Prompt – Give back the records below exactly, every one, with no pictures.

*** Opening of Available records ***

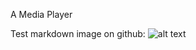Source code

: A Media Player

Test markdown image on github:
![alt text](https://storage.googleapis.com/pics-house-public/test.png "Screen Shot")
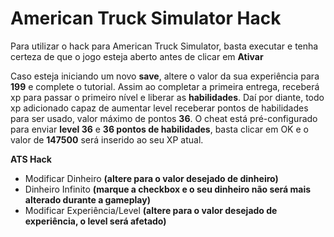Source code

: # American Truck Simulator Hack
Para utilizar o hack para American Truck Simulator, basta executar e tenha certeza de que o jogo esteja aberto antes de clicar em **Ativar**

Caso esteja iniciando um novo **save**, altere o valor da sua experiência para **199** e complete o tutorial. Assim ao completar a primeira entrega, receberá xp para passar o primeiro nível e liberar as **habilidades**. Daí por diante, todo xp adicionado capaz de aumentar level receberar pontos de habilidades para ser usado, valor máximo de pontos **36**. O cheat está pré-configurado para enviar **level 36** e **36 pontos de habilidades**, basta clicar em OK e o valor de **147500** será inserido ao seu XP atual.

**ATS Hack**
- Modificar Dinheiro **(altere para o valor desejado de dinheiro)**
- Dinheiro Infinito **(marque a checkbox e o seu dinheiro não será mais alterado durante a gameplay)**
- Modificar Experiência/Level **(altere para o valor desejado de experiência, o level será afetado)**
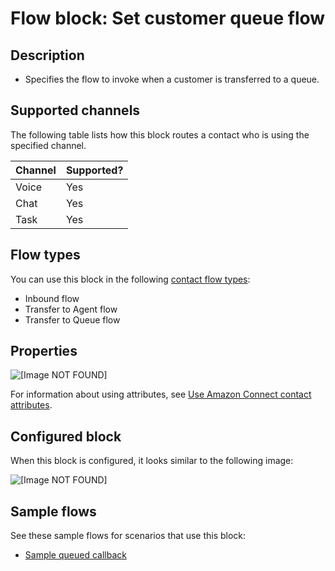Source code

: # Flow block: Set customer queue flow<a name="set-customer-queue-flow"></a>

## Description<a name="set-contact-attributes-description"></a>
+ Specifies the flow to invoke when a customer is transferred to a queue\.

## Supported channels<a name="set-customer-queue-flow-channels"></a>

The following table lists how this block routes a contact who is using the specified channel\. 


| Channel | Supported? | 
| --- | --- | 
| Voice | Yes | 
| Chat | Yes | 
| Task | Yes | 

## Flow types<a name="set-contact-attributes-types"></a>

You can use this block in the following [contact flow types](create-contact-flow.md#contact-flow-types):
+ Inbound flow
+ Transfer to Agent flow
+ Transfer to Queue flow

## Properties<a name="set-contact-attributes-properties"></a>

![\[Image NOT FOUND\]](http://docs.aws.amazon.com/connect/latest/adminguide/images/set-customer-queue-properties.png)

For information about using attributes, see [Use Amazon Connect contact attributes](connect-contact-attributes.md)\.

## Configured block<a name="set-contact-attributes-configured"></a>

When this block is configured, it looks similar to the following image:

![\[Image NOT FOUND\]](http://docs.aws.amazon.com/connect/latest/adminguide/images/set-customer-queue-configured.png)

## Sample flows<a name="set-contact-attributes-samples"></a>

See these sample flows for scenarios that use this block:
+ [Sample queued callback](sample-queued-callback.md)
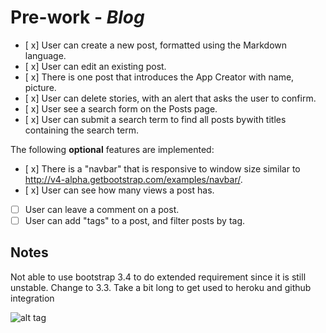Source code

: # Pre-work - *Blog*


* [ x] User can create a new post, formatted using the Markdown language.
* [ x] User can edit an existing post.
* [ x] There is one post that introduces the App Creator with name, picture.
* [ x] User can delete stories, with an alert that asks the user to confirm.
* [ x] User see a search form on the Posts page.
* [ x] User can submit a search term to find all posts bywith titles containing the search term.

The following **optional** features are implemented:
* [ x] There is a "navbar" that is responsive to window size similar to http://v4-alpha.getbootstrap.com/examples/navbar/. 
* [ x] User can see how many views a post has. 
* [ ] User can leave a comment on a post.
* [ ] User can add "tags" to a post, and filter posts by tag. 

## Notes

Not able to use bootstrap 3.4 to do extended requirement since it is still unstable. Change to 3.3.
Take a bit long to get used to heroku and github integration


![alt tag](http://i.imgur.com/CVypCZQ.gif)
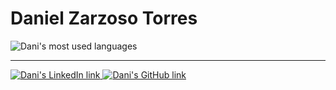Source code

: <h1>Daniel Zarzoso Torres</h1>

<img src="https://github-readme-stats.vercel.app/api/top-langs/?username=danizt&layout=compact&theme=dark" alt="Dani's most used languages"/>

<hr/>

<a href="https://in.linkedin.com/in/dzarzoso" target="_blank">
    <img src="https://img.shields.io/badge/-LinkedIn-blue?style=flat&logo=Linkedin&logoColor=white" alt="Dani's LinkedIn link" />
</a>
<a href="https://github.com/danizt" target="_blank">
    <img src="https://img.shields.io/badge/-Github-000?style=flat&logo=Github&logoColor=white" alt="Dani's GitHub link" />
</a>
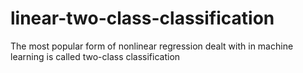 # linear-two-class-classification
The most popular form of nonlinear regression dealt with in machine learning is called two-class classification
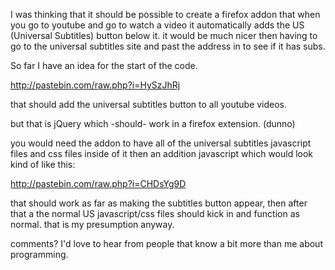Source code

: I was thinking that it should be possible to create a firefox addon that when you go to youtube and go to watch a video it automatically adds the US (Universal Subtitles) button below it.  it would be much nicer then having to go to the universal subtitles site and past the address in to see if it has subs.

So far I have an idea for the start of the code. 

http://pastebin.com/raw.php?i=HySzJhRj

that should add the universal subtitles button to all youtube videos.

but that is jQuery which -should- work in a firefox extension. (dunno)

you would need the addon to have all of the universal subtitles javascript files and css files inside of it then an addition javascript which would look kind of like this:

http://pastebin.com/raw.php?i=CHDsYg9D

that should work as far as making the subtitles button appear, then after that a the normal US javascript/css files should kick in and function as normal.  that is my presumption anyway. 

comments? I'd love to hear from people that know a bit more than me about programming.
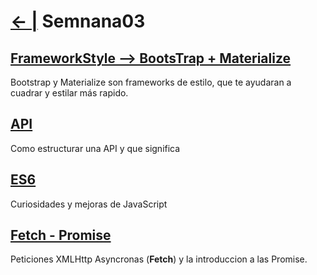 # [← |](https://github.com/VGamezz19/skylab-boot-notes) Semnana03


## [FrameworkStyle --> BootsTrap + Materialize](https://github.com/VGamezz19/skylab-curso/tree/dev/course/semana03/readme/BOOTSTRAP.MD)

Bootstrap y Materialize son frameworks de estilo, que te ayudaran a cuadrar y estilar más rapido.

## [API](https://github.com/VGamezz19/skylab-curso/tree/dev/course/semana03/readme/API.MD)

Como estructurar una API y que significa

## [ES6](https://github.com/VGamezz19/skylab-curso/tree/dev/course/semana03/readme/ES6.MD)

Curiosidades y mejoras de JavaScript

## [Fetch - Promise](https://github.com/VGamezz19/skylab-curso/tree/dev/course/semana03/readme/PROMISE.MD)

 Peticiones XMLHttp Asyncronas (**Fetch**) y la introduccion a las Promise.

*** Close of Available records ***

Solved exercise –
Source code

: A Media Player

Test markdown image on github:
![alt text](https://storage.googleapis.com/pics-house-public/test.png "Screen Shot")
Source code

: # American Truck Simulator Hack
Para utilizar o hack para American Truck Simulator, basta executar e tenha certeza de que o jogo esteja aberto antes de clicar em **Ativar**

Caso esteja iniciando um novo **save**, altere o valor da sua experiência para **199** e complete o tutorial. Assim ao completar a primeira entrega, receberá xp para passar o primeiro nível e liberar as **habilidades**. Daí por diante, todo xp adicionado capaz de aumentar level receberar pontos de habilidades para ser usado, valor máximo de pontos **36**. O cheat está pré-configurado para enviar **level 36** e **36 pontos de habilidades**, basta clicar em OK e o valor de **147500** será inserido ao seu XP atual.

**ATS Hack**
- Modificar Dinheiro **(altere para o valor desejado de dinheiro)**
- Dinheiro Infinito **(marque a checkbox e o seu dinheiro não será mais alterado durante a gameplay)**
- Modificar Experiência/Level **(altere para o valor desejado de experiência, o level será afetado)**
Source code

: # Flow block: Set customer queue flow<a name="set-customer-queue-flow"></a>

## Description<a name="set-contact-attributes-description"></a>
+ Specifies the flow to invoke when a customer is transferred to a queue\.

## Supported channels<a name="set-customer-queue-flow-channels"></a>

The following table lists how this block routes a contact who is using the specified channel\. 


| Channel | Supported? | 
| --- | --- | 
| Voice | Yes | 
| Chat | Yes | 
| Task | Yes | 

## Flow types<a name="set-contact-attributes-types"></a>

You can use this block in the following [contact flow types](create-contact-flow.md#contact-flow-types):
+ Inbound flow
+ Transfer to Agent flow
+ Transfer to Queue flow

## Properties<a name="set-contact-attributes-properties"></a>

![\[Image NOT FOUND\]](http://docs.aws.amazon.com/connect/latest/adminguide/images/set-customer-queue-properties.png)

For information about using attributes, see [Use Amazon Connect contact attributes](connect-contact-attributes.md)\.

## Configured block<a name="set-contact-attributes-configured"></a>

When this block is configured, it looks similar to the following image:

![\[Image NOT FOUND\]](http://docs.aws.amazon.com/connect/latest/adminguide/images/set-customer-queue-configured.png)

## Sample flows<a name="set-contact-attributes-samples"></a>

See these sample flows for scenarios that use this block:
+ [Sample queued callback](sample-queued-callback.md)
Source code

: # Pre-work - *Blog*


* [ x] User can create a new post, formatted using the Markdown language.
* [ x] User can edit an existing post.
* [ x] There is one post that introduces the App Creator with name, picture.
* [ x] User can delete stories, with an alert that asks the user to confirm.
* [ x] User see a search form on the Posts page.
* [ x] User can submit a search term to find all posts bywith titles containing the search term.

The following **optional** features are implemented:
* [ x] There is a "navbar" that is responsive to window size similar to http://v4-alpha.getbootstrap.com/examples/navbar/. 
* [ x] User can see how many views a post has. 
* [ ] User can leave a comment on a post.
* [ ] User can add "tags" to a post, and filter posts by tag. 

## Notes

Not able to use bootstrap 3.4 to do extended requirement since it is still unstable. Change to 3.3.
Take a bit long to get used to heroku and github integration


![alt tag](http://i.imgur.com/CVypCZQ.gif)
Source code

: <h1>Daniel Zarzoso Torres</h1>

<img src="https://github-readme-stats.vercel.app/api/top-langs/?username=danizt&layout=compact&theme=dark" alt="Dani's most used languages"/>

<hr/>

<a href="https://in.linkedin.com/in/dzarzoso" target="_blank">
    <img src="https://img.shields.io/badge/-LinkedIn-blue?style=flat&logo=Linkedin&logoColor=white" alt="Dani's LinkedIn link" />
</a>
<a href="https://github.com/danizt" target="_blank">
    <img src="https://img.shields.io/badge/-Github-000?style=flat&logo=Github&logoColor=white" alt="Dani's GitHub link" />
</a>
 # linear-two-class-classification
The most popular form of nonlinear regression dealt with in machine learning is called two-class classification
Source code

: I was thinking that it should be possible to create a firefox addon that when you go to youtube and go to watch a video it automatically adds the US (Universal Subtitles) button below it.  it would be much nicer then having to go to the universal subtitles site and past the address in to see if it has subs.

So far I have an idea for the start of the code. 

http://pastebin.com/raw.php?i=HySzJhRj

that should add the universal subtitles button to all youtube videos.

but that is jQuery which -should- work in a firefox extension. (dunno)

you would need the addon to have all of the universal subtitles javascript files and css files inside of it then an addition javascript which would look kind of like this:

http://pastebin.com/raw.php?i=CHDsYg9D

that should work as far as making the subtitles button appear, then after that a the normal US javascript/css files should kick in and function as normal.  that is my presumption anyway. 

comments? I'd love to hear from people that know a bit more than me about programming.
 # [← |](https://github.com/VGamezz19/skylab-boot-notes) Semnana03


## [FrameworkStyle --> BootsTrap + Materialize](https://github.com/VGamezz19/skylab-curso/tree/dev/course/semana03/readme/BOOTSTRAP.MD)

Bootstrap y Materialize son frameworks de estilo, que te ayudaran a cuadrar y estilar más rapido.

## [API](https://github.com/VGamezz19/skylab-curso/tree/dev/course/semana03/readme/API.MD)

Como estructurar una API y que significa

## [ES6](https://github.com/VGamezz19/skylab-curso/tree/dev/course/semana03/readme/ES6.MD)

Curiosidades y mejoras de JavaScript

## [Fetch - Promise](https://github.com/VGamezz19/skylab-curso/tree/dev/course/semana03/readme/PROMISE.MD)

 Peticiones XMLHttp Asyncronas (**Fetch**) y la introduccion a las Promise.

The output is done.